Was sind die Schlüsselerkenntnisse und bewährte Praktiken aus der Implementierung der Software mit KIDD?

Key Learnings:

  • Komplexität des Themas: Die Komplexität des Themas erschwert das Verständnis. Es ist wichtig, konkrete und anschauliche Use-Cases und Beispiele zu verwenden, um Verständnis zu fördern.

  • Effektive Kommunikation: Kommunikation über den Einsatz neuer Technologien bleibt eine Herausforderung. Entscheidend ist, klare Anwendungsszenarien zu verwenden, um potenzielle Probleme und den Nutzen der Software zu verdeutlichen.

  • Bewusstsein für das Projekt: Das PdV wird oft als eines von vielen Projekten angesehen, mit mangelndem Bewusstsein für die Thematik Diversität. Bewusstsein für die Bedeutung des Projekts zu schaffen, sollte bei Durchführung hohe Priorität haben.

  • Konkrete Projektvorstellung: Das PdV sollte erst eingebunden werden, wenn die Projektidee konkret ist und eine Vorauswahl von Softwareanbietern existiert.
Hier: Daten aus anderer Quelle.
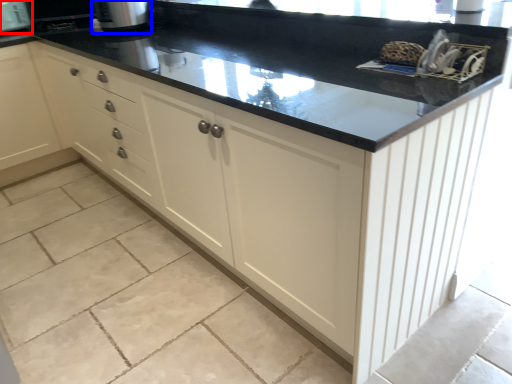
Question: Which point is further to the camera, appliance (highlighted by a red box) or appliance (highlighted by a blue box)?

Choices:
 (A) appliance
 (B) appliance

Answer: (A)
  • Fokussierte Diskussionen: Die Diskussionen in den Workshops sollten fokussiert und möglichst konkret sein.

  • Wertvolle Impulse: KIDD lieferte abseits der konkreten Software auch allgemein Impulse zur kritischen Hinterfragung herkömmlicher Arbeitsweisen und zur Integration des Diversitätsaspekts in den Arbeitsalltag.

Best Practices:

  • Moderation und Engagement: Gute Moderation ist entscheidend für die Überwindung von Anfangsschwierigkeiten und die Förderung einer produktiven Arbeitsweise. Das Engagement der Mitglieder ist ein Schlüsselfaktor für den Erfolg des Projekts.

  • Zusammenarbeit und Diskussion: Eine gute Zusammenarbeit mit etwaigen Partnern und die Ermöglichung von offenen, kritischen Diskussionen im PdV tragen zur erfolgreichen Durchführung des Projekts bei.
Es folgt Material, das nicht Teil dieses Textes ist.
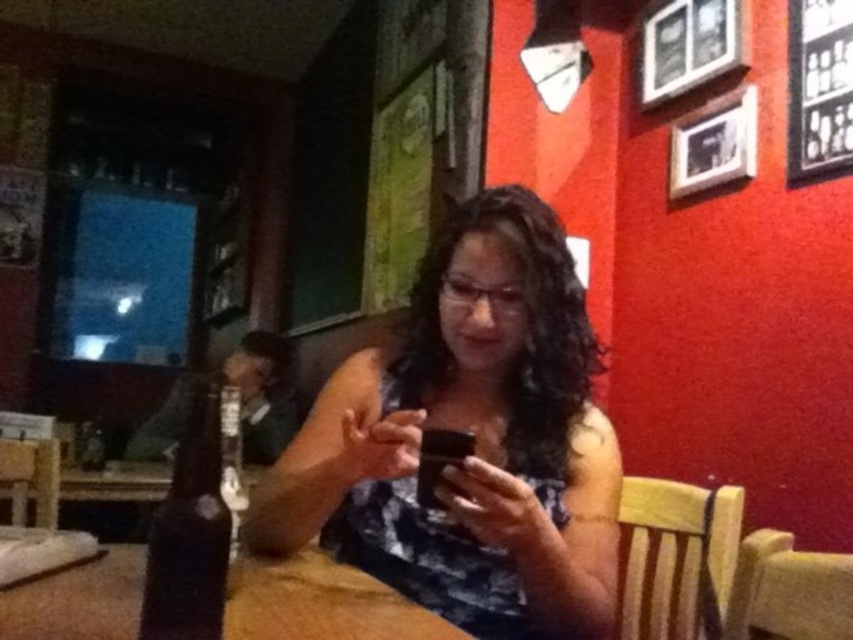
You are a barista trying to place a matte black phone at center on the brown wood table at center. Can you do this without moving the phone or the table?

The matte black phone at center is already above the brown wood table at center, so you can place it there without moving either.

You are a delivery person standing at the entrance of the cafe and need to place a matte black phone at center on a table without disturbing the woman. The phone must be placed exactly 90 centimeters away from the viewer. Can you do it?

The matte black phone at center is currently 92.17 centimeters away from the viewer. Since the required distance is 90 centimeters, it is slightly closer than needed. Adjust the placement to increase the distance by approximately 2.17 centimeters to meet the requirement.

You are a barista in the cafe and need to retrieve the dark brown glass bottle at lower left. However, there is a matte black phone at center in the way. Can you move the phone to access the bottle?

The matte black phone at center is positioned over dark brown glass bottle at lower left, so you can move the phone to access the bottle since it is above the bottle.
  • Fokus: Das PdV sollte sich zeitlich fokussiert treffen und Inhalte kondensiert besprechen. Dies hilft, bei der Stange zu bleiben und das Thema im Kopf zu behalten.

  • Mitgliederauswahl nach Interesse und Engagement: Die Auswahl von PdV-Mitgliedern sollte möglichst auch nach Interesse und Engagement erfolgen. Fördert das Engagement und die Kontinuität im Projekt.